◆ **DOCUMENT SEGMENT**:
From: Mark H Weaver <mhw@netris.org>
To: guile-devel@gnu.org
Subject: Re: [PATCH] Improve handling of Unicode byte-order marks (BOMs)
Date: Wed, 03 Apr 2013 07:47:41 -0400 [thread overview]
Message-ID: <87bo9vzvhe.fsf@tines.lan> (raw)
In-Reply-To: <87ip43zyf0.fsf@tines.lan> (Mark H. Weaver's message of "Wed, 03 Apr 2013 06:44:19 -0400")
[-- Attachment #1: Type: text/plain, Size: 262 bytes --]
Here's an improved version of the patch. Mainly it adds more tests.
Also, I forgot to mention that binary I/O does not affect the "start of
stream" flags at all. This is mainly for efficiency reasons, but even
so, I don't feel too badly about it.
Mark
[-- Warning: decoded text below may be mangled, UTF-8 assumed --]
[-- Attachment #2: [PATCH] Improve handling of Unicode byte-order marks (BOMs) --]
[-- Type: text/x-diff, Size: 24215 bytes --]
From d8d37d5519ca61961b70cb3051ccca2be7d4affa Mon Sep 17 00:00:00 2001
From: Mark H Weaver <mhw@netris.org>
Date: Wed, 3 Apr 2013 04:22:04 -0400
Subject: [PATCH] Improve handling of Unicode byte-order marks (BOMs).

◆ **GIVEN RECORDS**:
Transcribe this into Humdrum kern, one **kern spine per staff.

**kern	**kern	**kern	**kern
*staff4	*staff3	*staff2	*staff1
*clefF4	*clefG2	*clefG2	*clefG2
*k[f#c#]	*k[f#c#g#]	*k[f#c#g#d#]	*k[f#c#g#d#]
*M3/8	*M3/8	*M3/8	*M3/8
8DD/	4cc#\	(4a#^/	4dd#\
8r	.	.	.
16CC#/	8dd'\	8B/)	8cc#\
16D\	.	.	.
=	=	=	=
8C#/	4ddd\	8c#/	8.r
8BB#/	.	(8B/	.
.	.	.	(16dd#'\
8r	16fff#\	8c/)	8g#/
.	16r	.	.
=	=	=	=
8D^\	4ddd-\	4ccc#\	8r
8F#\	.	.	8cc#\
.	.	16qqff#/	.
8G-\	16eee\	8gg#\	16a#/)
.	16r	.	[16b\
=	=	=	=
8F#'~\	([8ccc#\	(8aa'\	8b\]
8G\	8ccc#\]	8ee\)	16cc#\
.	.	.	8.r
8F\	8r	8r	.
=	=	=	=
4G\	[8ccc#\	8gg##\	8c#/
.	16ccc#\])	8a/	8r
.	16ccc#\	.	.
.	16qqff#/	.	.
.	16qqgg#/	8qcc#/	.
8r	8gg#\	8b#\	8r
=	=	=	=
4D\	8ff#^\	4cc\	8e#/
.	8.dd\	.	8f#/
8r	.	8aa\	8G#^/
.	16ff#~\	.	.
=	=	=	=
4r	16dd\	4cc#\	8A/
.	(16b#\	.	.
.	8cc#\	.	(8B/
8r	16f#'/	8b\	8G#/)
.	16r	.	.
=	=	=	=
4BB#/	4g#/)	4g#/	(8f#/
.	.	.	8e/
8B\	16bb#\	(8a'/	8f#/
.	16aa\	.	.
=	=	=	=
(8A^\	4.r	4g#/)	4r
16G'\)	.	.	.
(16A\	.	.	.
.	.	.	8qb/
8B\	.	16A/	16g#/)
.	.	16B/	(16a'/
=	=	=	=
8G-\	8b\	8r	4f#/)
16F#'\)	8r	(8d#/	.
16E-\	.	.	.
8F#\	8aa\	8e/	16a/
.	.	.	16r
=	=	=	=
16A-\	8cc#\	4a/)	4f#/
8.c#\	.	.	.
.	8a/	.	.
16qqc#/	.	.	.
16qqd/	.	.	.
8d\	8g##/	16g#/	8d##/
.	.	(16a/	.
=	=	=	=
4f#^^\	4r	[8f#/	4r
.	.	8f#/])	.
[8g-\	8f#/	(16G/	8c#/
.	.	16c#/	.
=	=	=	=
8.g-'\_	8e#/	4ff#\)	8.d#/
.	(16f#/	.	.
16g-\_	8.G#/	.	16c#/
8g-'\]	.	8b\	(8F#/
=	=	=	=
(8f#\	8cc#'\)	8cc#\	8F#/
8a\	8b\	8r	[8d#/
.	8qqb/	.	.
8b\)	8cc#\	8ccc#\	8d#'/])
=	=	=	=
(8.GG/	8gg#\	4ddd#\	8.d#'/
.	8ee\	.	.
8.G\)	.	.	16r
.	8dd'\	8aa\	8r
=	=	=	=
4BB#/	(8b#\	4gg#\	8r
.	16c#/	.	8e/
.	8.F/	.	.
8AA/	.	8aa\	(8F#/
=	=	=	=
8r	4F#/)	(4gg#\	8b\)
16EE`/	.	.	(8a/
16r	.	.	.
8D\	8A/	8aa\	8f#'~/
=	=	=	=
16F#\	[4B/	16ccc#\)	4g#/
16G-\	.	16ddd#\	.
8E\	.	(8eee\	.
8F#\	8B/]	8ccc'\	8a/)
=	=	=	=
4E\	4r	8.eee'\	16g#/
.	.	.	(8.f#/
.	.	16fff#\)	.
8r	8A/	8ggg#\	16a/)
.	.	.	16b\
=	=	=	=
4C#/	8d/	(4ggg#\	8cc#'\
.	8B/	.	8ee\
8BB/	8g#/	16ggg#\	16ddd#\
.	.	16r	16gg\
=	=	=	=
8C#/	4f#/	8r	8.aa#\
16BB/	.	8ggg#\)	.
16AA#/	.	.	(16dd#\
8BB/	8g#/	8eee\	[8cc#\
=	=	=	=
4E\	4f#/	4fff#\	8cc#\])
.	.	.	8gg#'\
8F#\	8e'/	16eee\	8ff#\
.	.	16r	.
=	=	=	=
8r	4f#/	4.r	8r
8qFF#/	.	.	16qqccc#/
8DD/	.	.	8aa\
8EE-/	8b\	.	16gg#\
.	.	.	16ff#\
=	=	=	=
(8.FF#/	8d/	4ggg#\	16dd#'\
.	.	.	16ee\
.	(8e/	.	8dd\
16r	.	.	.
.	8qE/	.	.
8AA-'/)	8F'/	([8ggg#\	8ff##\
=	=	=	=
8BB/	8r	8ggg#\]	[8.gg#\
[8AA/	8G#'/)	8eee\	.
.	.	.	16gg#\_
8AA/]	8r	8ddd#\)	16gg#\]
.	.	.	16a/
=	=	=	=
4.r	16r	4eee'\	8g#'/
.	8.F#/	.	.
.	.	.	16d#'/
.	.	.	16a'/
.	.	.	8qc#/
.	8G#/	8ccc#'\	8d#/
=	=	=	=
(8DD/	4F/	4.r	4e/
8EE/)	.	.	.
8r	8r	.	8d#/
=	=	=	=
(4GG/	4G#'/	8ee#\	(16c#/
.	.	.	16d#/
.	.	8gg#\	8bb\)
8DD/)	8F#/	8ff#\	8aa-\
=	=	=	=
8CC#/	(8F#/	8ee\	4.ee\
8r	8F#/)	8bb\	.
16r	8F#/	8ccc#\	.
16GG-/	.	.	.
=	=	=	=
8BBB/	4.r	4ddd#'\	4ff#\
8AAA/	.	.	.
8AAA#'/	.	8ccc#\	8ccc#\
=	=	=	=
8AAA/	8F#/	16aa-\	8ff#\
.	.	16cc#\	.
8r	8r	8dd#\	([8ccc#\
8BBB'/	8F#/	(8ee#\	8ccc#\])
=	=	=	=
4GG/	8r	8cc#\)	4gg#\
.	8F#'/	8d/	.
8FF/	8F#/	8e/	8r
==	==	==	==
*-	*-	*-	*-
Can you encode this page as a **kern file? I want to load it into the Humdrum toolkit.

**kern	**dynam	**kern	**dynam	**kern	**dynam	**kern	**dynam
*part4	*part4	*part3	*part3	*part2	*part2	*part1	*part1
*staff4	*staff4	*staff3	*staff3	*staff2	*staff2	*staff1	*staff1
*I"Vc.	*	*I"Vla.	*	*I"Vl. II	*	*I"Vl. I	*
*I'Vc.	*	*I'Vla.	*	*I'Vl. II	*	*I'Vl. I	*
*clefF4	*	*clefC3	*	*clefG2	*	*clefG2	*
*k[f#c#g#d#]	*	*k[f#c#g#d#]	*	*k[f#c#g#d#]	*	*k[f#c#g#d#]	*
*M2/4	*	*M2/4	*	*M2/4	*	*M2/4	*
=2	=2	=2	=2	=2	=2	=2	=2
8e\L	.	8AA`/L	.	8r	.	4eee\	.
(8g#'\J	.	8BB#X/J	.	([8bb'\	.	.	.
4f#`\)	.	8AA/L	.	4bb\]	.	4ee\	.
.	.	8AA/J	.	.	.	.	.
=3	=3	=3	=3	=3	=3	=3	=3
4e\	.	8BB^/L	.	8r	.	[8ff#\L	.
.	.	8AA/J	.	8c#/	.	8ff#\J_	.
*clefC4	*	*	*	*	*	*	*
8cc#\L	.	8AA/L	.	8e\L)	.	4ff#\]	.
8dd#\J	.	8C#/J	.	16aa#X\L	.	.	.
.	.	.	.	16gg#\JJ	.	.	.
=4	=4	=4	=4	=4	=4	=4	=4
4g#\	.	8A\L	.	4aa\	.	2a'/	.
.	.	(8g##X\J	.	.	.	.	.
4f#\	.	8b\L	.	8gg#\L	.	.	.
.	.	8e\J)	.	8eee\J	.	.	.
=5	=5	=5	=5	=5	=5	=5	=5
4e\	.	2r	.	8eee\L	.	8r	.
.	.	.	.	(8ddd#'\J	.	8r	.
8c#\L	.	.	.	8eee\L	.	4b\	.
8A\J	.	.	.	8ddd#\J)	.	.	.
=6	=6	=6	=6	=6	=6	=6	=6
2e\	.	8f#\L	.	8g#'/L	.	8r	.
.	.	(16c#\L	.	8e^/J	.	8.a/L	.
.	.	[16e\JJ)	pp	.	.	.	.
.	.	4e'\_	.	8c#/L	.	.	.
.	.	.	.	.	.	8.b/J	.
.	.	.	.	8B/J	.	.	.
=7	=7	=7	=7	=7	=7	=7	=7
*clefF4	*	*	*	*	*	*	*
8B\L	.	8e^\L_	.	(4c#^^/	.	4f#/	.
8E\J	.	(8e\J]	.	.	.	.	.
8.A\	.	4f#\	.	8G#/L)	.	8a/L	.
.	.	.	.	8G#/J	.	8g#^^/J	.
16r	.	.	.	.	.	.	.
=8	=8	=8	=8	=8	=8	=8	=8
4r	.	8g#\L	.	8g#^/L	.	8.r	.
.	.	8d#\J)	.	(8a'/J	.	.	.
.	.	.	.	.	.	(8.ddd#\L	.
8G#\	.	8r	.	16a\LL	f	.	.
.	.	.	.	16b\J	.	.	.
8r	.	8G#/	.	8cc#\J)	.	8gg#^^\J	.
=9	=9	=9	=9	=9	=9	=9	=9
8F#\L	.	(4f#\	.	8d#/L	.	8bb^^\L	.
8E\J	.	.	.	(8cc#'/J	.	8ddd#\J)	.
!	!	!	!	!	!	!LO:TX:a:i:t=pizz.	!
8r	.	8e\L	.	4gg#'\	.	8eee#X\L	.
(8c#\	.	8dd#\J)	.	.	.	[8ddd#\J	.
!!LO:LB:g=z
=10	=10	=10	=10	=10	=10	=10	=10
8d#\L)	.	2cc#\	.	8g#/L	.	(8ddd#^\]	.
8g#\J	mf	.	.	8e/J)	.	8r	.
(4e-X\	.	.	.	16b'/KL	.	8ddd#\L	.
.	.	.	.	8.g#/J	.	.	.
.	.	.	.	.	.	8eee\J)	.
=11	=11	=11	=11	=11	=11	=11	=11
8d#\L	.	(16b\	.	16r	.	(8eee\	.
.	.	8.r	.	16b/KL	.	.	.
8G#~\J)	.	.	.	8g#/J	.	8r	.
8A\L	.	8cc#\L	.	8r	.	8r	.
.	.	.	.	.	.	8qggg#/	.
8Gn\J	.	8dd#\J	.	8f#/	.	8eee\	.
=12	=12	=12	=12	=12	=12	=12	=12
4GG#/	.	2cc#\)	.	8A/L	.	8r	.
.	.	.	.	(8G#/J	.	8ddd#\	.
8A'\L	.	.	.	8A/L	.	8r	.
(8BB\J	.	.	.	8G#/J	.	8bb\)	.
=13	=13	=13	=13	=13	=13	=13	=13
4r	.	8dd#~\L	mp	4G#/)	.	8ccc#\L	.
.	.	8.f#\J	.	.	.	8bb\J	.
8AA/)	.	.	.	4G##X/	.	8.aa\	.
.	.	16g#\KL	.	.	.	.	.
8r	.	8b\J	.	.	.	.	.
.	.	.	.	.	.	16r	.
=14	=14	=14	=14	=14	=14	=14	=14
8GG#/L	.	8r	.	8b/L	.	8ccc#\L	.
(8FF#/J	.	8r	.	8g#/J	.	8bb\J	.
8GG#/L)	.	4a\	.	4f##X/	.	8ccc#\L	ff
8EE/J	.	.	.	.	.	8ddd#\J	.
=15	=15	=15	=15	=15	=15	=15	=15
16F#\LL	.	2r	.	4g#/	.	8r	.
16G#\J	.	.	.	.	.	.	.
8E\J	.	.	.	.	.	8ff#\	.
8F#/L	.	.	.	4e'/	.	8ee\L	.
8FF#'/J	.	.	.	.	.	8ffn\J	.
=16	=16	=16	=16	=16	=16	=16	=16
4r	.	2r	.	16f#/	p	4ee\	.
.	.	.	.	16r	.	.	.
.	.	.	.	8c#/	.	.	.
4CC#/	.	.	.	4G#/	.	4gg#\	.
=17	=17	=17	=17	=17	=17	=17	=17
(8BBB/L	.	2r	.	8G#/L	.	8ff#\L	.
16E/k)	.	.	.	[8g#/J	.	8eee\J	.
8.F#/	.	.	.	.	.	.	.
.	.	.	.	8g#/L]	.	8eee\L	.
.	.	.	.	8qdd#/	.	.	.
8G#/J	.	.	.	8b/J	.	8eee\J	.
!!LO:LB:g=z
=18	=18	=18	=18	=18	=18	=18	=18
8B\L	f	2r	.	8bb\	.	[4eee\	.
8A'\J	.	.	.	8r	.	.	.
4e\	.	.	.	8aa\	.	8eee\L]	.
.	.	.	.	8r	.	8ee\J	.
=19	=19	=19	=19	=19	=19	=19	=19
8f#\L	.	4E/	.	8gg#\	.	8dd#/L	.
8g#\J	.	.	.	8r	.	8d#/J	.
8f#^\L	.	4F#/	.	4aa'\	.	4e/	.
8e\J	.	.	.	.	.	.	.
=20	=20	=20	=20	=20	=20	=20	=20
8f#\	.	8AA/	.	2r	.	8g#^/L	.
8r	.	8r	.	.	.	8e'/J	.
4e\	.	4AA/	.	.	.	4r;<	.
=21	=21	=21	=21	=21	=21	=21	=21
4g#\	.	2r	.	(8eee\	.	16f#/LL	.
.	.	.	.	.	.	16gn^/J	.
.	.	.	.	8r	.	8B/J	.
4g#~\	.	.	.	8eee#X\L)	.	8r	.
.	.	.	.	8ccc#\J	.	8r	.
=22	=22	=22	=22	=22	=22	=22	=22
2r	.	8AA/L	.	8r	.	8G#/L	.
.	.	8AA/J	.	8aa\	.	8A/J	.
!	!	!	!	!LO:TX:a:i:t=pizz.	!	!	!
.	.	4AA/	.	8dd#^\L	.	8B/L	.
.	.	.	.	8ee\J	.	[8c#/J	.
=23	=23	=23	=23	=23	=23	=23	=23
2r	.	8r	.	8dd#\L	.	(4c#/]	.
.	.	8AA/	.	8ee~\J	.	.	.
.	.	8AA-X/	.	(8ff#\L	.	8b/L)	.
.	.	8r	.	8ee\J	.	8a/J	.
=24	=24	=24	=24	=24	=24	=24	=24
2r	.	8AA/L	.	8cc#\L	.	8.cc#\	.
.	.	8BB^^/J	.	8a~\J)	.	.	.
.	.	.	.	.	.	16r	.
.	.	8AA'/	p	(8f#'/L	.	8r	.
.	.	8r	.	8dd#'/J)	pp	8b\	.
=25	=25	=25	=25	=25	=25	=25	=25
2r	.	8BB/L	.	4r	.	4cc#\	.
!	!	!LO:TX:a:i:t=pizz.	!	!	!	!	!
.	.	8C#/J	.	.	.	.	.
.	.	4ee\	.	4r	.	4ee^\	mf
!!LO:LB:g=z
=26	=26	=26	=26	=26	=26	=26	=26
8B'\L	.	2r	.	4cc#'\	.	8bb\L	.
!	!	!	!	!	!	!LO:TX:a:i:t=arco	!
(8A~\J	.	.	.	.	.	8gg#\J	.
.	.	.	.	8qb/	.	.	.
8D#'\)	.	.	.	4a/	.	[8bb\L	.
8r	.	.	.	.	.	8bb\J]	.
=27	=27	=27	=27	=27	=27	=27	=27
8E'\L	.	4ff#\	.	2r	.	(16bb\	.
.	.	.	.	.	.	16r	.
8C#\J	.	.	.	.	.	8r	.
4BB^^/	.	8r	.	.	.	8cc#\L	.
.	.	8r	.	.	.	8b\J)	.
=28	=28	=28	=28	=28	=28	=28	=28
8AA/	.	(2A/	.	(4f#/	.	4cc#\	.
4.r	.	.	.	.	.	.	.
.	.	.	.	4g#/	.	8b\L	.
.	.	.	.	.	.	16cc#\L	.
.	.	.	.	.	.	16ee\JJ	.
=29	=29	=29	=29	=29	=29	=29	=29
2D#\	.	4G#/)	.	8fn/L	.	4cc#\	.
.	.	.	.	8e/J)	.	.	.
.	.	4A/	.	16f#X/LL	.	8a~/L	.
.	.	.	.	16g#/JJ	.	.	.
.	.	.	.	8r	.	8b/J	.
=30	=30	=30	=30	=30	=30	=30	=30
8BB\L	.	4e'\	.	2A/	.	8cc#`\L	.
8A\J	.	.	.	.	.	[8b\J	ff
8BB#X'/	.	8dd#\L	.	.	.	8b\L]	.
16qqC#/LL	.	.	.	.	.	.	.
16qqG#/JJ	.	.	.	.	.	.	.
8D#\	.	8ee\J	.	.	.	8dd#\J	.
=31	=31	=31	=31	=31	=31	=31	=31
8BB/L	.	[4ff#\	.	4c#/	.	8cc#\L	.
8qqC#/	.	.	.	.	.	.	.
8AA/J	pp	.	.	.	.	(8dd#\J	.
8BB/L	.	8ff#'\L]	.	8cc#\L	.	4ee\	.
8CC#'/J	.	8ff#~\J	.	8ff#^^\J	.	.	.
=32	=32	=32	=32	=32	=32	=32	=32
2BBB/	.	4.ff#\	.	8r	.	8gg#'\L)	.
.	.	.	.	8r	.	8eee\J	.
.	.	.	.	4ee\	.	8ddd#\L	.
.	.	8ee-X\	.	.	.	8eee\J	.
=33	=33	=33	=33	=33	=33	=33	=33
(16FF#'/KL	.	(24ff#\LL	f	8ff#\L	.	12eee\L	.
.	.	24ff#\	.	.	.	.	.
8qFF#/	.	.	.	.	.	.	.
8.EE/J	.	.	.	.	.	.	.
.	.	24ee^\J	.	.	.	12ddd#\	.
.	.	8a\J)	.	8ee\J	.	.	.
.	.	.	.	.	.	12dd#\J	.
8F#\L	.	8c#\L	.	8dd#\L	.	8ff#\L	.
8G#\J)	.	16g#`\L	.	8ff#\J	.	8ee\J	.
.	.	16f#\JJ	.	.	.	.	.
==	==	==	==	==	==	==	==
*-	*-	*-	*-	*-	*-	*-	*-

◆ **DIRECTIONS**:
a) Translate this sentence from the message on Unicode byte-order mark handling into Spanish: "This is mainly for efficiency reasons, but even so, I don't feel too badly about it."
b) Extend the message on Unicode byte-order mark handling, picking up after its final line.

◆ **RESPONSES PER TASK**:
a) Esto se debe principalmente a razones de eficiencia, pero aun así, no me parece tan grave.

b)
* libguile/ports-internal.h (struct scm_port_internal): Add new members
'at_stream_start_for_bom_read' and 'at_stream_start_for_bom_write'.
(SCM_UNICODE_BOM): New macro.
(scm_i_port_iconv_descriptors): Add 'mode' parameter to prototype.
* libguile/ports.c (scm_new_port_table_entry): Initialize
'at_stream_start_for_bom_read' and 'at_stream_start_for_bom_write'.
(get_iconv_codepoint): Pass new 'mode' parameter to
'scm_i_port_iconv_descriptors'.
(get_codepoint): After reading a codepoint at stream start, record
that we're no longer at stream start, and consume a BOM where
appropriate.
(scm_seek): Set the stream start flags according to the new position.
(looking_at_bytes): New static function.
(scm_utf8_bom, scm_utf16be_bom, scm_utf16le_bom, scm_utf32be_bom,
scm_utf32le_bom): New static const arrays.
(decide_utf16_encoding, decide_utf32_encoding): New static functions.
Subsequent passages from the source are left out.